Research Team Status

  • Perry Alexander, Principal Investigator
  • Adam Petz, Member Technical Staff
  • Sarah Johnson, PhD Student
  • Will Thomas, PhD Student

Project Goals

Our current goals include exploration of Galois Connection models of evidence; exploring semantics of the remote attestation flexible mechanisms; and developing orderings over protocols.

We completed verification of an ordering over protocols based on the difficulty of attack.  An attestation protocol succeeds if it returns evidence that accurately reflects its target's state.  The goal of the adversary is causing attestation to return unrepresentative evidence.  Our goal in examining protocol ordering is establishing when one protocol makes it harder for the adversary than another.  Our ordering uses the Chase model finder to enumerate allowed attacks on two protocols.  Attacks are then compared to determine which protocol is associated with the most difficult attacks.  The ordering is modeled in Coq and verified to be a partial order.  The results of this work have been submitted for publication at FM'23 (see reference below).

We began exploring inclusion of mutually dependent systems in our attestation semantics.  Existing trust models assume an acyclic dependency graph when establishing system trust.  In fact many systems have mutually dependent components.  We began modeling of such mutually dependent systems with the intent of extending our semantics.  The current approach is to isolate mutual dependencies and establish trust in the entire subsystem as a single trust component.  This work is ongoing.

Active exploration of flexible mechanisms continues by working to define a taxonomy for classification.  Currently defined flexible mechanism form an ad hoc collection that we are attempting to organize and extend.  Our current approach considers: (i) who is trusted to handle evidence and perform appraisal; (ii) evidence freshness and caching; and (iii) attestation decomposition.  We are certain these are not exhaustive and are exploring other protocol shapes including mutual attestation and composition.  This work is ongoing with a paper being written.

Accomplishments

Accomplishments for this quarter include:

- Submission of the FM'24 paper on protocol ordering
- Completion of the partial ordering proof for the protocol order.
- New work looking at attestation in the presence of mutually dependent systems
- Progress towards flexible mechanism taxonomy and attestation adversary modeling

Work on the Galois Connection definition for measurement semantics was put on hold for the protocol ordering work.

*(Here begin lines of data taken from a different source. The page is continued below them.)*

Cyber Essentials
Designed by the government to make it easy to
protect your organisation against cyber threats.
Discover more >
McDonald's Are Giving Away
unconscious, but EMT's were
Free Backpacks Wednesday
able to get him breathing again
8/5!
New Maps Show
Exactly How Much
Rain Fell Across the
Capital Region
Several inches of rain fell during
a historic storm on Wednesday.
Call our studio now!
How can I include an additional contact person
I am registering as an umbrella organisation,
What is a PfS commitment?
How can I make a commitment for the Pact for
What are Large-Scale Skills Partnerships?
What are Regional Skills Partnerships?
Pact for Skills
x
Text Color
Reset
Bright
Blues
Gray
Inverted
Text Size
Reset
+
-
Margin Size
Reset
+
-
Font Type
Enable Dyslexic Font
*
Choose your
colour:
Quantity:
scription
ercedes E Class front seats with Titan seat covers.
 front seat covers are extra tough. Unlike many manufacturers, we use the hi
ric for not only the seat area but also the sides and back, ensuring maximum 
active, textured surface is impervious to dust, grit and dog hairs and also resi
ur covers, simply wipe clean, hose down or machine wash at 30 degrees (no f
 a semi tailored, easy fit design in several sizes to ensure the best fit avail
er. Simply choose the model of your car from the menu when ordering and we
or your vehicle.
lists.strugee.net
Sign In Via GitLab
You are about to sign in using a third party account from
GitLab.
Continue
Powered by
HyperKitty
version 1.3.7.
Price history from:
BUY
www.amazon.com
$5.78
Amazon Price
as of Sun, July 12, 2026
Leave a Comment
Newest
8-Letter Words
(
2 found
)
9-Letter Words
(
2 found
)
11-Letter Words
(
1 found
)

Adam Petz served as Program Chair for HoTSoS'24.

KU SoS researchers supported the FBI & KU Cybersecurity Conference (https://research.ku.edu/fbi-ku-cybersecurity-conference) April 4.  Featured speakers included Christopher Wray, FBI Director and Senator Jerry Moran. Over 425 participants attended the 1-day event. 

We continue collaborating with our colleagues from MITRE, JHUAPL, and NSA on Copland and the flexible mechanisms.  We continue to meet with our NSA Champions on a regular basis.

Publications and presentations

Fritz, Anna, Sarah Johnson and Perry Alexander "An Ordering over Attestation Protocols", submitted to 26th International Symposium on Formal Methods (FM'24), September 9th - 13th 2024, Milan, Italy.